Jusqu'ici, le cerf avait été épargné par les chasseurs car il était devenu l'emblème de la forêt. Les associations locales regrettent sa disparition.
C'est l'histoire d'un cerf, tellement vieux qu'il perd ses bois et ne peut plus se défendre, mais si intelligent qu'il parvient tout de même à se mettre à l'abri du danger. Tout commence en septembre dernier, en pleine période de brame dans la forêt de Mormal. Les cerfs sont à cran et se disputent les biches. Eole, le plus vieux d'entre eux, le sait : sans ses bois, tombés dans l'année, il ne parviendrait plus à survivre à un combat contre un jeune cerf. Alors, il parvient à trouver une faille dans la clôture d'une parcelle et s'y réfugie avec trois biches pendant plusieurs jours. Les autres mâles de la forêt sont inlassablement attirés par les femelles, mais sans jamais trouver l'entrée de la parcelle. Sans violence, cette fois, Eole a encore gagné. C'est la dernière rumeur échangée sur ce cerf emblématique dans le petit village de Locquignol, au cœur de la forêt de Mormal. Sauf qu'en ce mois de septembre, son brame résonnait pour la dernière fois.

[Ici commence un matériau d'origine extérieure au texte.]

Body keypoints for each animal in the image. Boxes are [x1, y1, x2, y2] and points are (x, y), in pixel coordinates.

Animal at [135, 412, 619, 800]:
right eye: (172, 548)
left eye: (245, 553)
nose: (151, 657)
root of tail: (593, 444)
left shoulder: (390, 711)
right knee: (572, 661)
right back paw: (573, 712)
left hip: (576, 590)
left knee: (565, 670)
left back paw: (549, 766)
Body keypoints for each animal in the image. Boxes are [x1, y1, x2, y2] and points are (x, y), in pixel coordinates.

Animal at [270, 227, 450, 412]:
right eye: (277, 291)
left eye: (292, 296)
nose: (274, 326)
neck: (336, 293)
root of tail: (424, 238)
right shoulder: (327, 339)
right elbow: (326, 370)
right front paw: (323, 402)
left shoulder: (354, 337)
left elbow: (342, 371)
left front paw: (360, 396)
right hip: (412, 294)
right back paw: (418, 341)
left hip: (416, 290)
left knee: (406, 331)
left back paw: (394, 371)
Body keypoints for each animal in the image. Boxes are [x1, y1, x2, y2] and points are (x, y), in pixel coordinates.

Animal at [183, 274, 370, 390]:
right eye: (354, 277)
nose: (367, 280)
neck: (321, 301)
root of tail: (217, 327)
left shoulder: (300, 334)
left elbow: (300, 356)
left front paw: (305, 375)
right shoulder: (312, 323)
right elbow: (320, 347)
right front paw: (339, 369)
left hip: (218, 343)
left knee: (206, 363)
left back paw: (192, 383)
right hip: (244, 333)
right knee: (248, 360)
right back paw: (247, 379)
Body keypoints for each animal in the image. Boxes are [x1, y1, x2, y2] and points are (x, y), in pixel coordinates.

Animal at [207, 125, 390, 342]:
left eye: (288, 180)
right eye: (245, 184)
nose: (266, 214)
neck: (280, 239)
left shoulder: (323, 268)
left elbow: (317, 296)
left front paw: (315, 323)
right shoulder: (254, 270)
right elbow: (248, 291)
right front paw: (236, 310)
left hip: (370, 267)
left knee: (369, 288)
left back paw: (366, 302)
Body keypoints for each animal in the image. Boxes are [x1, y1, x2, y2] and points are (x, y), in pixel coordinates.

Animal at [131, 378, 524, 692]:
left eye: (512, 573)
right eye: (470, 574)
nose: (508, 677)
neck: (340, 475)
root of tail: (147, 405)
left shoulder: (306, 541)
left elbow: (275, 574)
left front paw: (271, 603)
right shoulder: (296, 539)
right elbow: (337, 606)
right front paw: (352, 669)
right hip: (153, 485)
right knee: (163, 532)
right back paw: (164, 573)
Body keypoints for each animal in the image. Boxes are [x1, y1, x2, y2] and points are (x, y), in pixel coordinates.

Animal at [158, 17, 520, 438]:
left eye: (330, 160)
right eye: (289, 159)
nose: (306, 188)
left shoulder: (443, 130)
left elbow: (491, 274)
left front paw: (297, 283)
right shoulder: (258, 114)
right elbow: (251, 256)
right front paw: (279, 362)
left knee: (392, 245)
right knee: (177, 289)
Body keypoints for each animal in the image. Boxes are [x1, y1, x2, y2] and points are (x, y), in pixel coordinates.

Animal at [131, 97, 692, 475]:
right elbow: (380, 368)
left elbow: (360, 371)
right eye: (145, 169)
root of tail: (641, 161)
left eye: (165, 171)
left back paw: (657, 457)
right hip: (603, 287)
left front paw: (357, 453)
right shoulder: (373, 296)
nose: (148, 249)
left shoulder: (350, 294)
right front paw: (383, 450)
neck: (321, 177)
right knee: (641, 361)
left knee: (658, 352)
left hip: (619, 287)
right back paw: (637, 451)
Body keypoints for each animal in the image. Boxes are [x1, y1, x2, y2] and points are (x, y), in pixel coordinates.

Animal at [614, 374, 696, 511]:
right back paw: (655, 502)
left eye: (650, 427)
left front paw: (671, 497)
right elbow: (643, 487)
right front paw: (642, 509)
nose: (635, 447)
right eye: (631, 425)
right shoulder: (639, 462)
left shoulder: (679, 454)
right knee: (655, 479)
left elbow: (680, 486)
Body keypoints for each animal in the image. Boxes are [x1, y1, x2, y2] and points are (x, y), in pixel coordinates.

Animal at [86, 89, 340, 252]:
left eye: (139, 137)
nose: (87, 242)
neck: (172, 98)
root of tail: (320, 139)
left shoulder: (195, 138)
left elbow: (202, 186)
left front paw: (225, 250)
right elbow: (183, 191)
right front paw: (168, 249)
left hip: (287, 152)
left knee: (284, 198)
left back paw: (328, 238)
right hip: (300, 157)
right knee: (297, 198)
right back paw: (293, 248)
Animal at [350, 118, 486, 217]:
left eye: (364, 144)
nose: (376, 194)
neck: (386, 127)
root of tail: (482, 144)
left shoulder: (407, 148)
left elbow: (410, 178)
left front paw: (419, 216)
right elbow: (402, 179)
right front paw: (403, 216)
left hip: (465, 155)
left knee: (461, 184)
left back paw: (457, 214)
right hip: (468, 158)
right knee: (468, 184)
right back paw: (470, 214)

Ce mercredi 13 décembre, Eole a été abattu lors d'une partie de chasse. Alors à l'évocation de son nom, hérité d'un personnage de la mythologie grecque, ces récits d'intelligence et de bravoure ressortent. "J'entendais son brame, reconnaissable parmi les autres, depuis 12 ans au moins" assure Jean-François Hogne, président de l'association Mormal Patrimoine. "Lorsqu'il était plus jeune, il était craint de tous les autres cerfs, c'était le plus fort de la forêt. Il était imposant, plus de 190 kilos. Alors avec le temps, tous les usagers de la forêt se sont accordés pour l'épargner et le laisser vieillir en paix." En effet, ces dernières semaines, Eole était passé plusieurs fois dans le viseur des chasseurs, sans qu'il ne soit jamais tiré. "Il était reconnaissable car il avait perdu presque tous ses bois. C'est un phénomène très rare" insiste Jean-François Hogne.
Un cerf capable d'exploits, au point de réconcilier tous les usagers de la forêt. "À l’époque, les chasseurs tiraient de trop jeunes cerfs. Nous les avions alertés sur les dangers de cette pratique dans la seule forêt de la région peuplée de cerfs. Il fallait laisser le temps aux animaux de se reproduire. Donc nous avions convenu que les cerfs devaient vieillir assez longtemps avant d'être abattu. Et Eole a été épargné pour cela, c'était le symbole de ce pacte que nous avions passé entre nous" raconte Jean-François Hogne.
Sauf qu'en ce mercredi 13 décembre, au matin, un chasseur a appuyé sur la gâchette et Eole s'en est allé. Au cœur de la polémique, la consigne d'épargner le cerf : non donnée par le directeur de chasse ou mal comprise par les chasseurs. Rien d'illégal en tout cas. Eole a été chassé sur un ensemble de parcelle qui appartient à l'Office National des Forêts. Ses agents doivent désormais prélever la mâchoire de l'animal pour des analyses afin de déterminer son âge précis. "Ce qui est sûr c'est qu'il était très vieux. On sait qu’il commençait même à avoir des difficultés pour se nourrir” analyse Elise Michaud, responsable de la communication de l’ONF pour les Hauts-de-France. “Ailleurs, avec cet âge avancé, il aurait été attaqué par des loups ou d'autres cerfs et n'aurait pas survécu si longtemps" rationalise la spécialiste. “Sa disparition est dans l’ordre des choses, on aurait aimé le voir un an de plus, mais c'est ainsi. Nous étions d'accord pour qu'il soit épargné et nous avions diffusé des messages auprès des chasseurs. Mais il n’y a aucun scandale, le chasseur qui a tiré n'a rien fait d'illégal.”
Selon l’ONF, une quarantaine de grands cerfs continuent de peupler la forêt de Mormal.